> [Assignment]:
Copy the fire department text from "Delaney said Chandler" to "cost $45,000, Chandler said.", swapping "defibrillator" for "heart monitor".

> [Text shown]:
Delaney credits Chandler with helping to build the ambulance fleet and doing the difficult task of keeping the inventory in them up to date.

He said Chandler also takes care of the rigorous licensing process for the ambulances and the required annual review of the paramedics.

Something else Chandler assisted in was developing regional mutual aid: On Oct 14, 2011, Wilkes-Barre signed agreements with medic units in Kingston, Hanover Township and Plains Township as well as the private TransMed/Spellman Ambulance.

"So if we have five calls at the same time, don't miss a beat with patient care," Delaney said.

Delaney said Chandler has helped build Wilkes-Barre's fire department and paramedic service into one he would put up against any other not just in northeastern Pennsylvania, but anywhere in the country.

For his part, Chandler praised Delaney, who was a full-time city paramedic before he took the firefighters' test.

"We're very fortunate that he came from our ranks," Chandler said of Delaney as chief. "He knows exactly what we need."

Chandler added, "I don't know where he finds the money ... The cost of the equipment is phenomenal."

For example, the sophisticated automatic external defibrillator the department uses, the LifePak 15, cost $45,000, Chandler said.

Another major improvement since the 1970s is that all the patient care reports are computerized. Instead of having to go through paper files, information is at the medics' fingertips, which can save critical time.

"The kind that keeps you going"

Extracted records

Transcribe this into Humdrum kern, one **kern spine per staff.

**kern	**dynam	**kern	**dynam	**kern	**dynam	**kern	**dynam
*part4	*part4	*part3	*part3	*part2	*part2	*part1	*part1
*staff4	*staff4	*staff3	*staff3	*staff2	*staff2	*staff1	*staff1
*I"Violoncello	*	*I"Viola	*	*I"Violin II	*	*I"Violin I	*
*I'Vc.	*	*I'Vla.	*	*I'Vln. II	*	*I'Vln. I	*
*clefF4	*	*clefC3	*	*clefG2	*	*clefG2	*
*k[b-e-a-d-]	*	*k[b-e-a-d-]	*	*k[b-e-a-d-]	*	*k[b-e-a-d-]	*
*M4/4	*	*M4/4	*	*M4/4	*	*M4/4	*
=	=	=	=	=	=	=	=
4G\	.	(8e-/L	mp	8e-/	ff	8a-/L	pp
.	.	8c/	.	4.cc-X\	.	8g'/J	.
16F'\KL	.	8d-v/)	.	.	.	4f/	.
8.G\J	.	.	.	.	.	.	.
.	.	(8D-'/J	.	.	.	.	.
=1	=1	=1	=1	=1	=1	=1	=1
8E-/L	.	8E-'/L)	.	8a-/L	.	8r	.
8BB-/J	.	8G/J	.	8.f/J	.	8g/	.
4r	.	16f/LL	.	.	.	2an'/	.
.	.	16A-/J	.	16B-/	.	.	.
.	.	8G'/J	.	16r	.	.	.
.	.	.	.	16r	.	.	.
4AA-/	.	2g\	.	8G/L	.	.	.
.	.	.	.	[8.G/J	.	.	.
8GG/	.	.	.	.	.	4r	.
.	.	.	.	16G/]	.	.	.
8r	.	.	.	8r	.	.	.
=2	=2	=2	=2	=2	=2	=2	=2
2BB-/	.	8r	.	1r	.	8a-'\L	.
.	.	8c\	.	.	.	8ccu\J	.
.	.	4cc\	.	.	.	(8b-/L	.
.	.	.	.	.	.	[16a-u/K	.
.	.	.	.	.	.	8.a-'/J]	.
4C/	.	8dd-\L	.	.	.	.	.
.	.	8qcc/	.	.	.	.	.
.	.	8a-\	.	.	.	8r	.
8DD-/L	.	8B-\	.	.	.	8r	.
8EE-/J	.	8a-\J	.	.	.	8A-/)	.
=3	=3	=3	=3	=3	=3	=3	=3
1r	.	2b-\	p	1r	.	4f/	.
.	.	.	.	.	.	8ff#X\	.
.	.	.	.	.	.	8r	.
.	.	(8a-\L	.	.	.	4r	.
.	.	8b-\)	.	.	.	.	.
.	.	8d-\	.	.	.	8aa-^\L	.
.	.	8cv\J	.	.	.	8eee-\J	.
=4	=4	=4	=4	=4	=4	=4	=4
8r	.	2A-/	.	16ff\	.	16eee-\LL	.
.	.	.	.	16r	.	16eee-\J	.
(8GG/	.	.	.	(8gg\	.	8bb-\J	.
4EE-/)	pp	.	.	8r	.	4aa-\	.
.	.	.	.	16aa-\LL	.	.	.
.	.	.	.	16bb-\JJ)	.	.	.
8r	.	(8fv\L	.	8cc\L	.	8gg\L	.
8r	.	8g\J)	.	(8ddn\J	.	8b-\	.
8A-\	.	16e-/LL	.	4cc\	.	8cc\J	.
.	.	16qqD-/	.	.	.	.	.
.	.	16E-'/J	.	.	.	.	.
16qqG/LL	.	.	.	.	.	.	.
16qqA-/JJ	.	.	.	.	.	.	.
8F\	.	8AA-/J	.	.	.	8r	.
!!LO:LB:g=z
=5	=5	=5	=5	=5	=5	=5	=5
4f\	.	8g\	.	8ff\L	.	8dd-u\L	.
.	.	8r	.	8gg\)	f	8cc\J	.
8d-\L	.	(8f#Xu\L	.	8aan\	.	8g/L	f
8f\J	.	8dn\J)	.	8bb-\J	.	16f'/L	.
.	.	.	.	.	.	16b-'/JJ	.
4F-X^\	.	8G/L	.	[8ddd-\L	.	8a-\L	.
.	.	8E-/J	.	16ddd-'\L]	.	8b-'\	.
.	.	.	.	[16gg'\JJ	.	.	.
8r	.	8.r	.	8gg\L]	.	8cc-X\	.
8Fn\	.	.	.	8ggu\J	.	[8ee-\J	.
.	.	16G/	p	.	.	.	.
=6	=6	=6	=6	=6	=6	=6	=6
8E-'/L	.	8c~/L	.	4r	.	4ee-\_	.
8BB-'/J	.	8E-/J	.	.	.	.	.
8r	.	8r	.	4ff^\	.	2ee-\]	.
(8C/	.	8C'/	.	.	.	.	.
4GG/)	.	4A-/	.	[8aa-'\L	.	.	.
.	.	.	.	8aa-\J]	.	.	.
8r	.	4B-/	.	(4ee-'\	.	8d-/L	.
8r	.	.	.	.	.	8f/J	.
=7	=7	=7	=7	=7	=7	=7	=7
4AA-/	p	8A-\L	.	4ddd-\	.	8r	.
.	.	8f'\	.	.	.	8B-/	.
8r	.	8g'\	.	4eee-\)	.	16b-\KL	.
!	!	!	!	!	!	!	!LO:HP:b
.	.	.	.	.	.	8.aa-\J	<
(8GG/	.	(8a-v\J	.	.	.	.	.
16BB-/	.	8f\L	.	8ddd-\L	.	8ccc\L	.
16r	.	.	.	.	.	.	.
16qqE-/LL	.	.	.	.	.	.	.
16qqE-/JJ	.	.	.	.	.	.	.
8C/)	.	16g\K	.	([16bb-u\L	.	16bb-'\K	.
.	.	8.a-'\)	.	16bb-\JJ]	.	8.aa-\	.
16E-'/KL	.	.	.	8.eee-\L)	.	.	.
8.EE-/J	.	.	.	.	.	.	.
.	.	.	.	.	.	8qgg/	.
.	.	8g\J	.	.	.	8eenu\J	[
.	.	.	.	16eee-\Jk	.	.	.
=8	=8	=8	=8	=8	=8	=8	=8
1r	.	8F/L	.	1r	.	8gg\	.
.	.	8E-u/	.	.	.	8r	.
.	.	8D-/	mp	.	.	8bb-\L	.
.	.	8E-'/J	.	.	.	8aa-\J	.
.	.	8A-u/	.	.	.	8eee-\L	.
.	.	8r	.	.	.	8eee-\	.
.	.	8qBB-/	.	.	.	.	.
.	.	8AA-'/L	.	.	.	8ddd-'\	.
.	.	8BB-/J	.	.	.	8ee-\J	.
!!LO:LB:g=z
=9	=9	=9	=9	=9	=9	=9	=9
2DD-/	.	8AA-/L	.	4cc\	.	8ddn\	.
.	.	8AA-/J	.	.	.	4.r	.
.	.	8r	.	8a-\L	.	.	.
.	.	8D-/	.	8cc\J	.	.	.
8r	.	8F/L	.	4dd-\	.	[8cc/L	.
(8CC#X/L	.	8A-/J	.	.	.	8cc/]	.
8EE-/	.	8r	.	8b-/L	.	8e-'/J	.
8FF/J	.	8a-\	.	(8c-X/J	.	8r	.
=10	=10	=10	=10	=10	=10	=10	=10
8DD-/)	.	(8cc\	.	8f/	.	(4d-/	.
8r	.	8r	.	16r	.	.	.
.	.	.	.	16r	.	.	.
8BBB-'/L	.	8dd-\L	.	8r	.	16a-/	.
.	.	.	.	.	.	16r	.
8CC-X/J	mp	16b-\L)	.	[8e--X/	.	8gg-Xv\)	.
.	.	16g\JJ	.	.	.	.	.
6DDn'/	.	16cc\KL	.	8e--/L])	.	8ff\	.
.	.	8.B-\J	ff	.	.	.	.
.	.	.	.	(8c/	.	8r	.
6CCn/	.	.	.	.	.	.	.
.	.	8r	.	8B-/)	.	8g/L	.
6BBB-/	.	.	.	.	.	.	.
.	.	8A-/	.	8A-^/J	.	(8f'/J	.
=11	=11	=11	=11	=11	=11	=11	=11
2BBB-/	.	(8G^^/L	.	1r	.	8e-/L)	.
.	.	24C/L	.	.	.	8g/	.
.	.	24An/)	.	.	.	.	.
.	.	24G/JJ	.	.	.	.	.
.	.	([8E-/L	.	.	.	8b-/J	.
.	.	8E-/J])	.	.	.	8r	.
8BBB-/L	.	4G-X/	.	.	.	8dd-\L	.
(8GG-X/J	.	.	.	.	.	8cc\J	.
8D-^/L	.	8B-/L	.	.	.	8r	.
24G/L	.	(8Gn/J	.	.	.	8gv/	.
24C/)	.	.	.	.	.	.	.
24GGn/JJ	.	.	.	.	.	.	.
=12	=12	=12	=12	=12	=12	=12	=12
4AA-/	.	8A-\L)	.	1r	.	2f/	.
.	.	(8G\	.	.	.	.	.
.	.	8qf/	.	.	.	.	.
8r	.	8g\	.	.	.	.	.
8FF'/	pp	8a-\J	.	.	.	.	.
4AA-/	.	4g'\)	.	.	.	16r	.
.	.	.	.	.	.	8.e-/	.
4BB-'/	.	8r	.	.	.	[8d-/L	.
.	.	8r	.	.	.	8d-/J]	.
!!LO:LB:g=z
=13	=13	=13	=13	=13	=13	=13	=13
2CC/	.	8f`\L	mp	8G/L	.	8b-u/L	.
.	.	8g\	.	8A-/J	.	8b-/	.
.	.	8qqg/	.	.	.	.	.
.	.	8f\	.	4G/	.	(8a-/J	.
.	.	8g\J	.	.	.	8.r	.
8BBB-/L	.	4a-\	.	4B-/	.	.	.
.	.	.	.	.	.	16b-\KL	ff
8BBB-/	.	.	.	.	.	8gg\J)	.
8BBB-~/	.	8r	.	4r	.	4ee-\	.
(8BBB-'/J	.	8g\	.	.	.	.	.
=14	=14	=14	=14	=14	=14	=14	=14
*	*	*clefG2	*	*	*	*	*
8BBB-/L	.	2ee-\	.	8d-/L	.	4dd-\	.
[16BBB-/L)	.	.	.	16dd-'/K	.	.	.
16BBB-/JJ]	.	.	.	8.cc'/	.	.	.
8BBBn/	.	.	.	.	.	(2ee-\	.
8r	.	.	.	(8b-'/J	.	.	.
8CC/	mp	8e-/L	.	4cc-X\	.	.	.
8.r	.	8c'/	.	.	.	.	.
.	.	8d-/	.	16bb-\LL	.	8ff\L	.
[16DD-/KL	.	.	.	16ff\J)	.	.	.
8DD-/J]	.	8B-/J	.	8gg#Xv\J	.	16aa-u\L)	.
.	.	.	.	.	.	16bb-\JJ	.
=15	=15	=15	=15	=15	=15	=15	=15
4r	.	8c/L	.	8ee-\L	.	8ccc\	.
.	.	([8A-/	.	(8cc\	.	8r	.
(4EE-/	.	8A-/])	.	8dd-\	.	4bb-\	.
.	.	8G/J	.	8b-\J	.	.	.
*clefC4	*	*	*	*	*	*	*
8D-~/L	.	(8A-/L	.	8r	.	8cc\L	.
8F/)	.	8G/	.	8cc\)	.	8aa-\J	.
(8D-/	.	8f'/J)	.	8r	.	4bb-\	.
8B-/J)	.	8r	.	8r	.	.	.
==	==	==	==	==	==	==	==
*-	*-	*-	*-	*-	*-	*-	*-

> [Problem solution]:
Delaney said Chandler has helped build Wilkes-Barre's fire department and paramedic service into one he would put up against any other not just in northeastern Pennsylvania, but anywhere in the country.

For his part, Chandler praised Delaney, who was a full-time city paramedic before he took the firefighters' test.

"We're very fortunate that he came from our ranks," Chandler said of Delaney as chief. "He knows exactly what we need."

Chandler added, "I don't know where he finds the money ... The cost of the equipment is phenomenal."

For example, the sophisticated automatic external heart monitor the department uses, the LifePak 15, cost $45,000, Chandler said.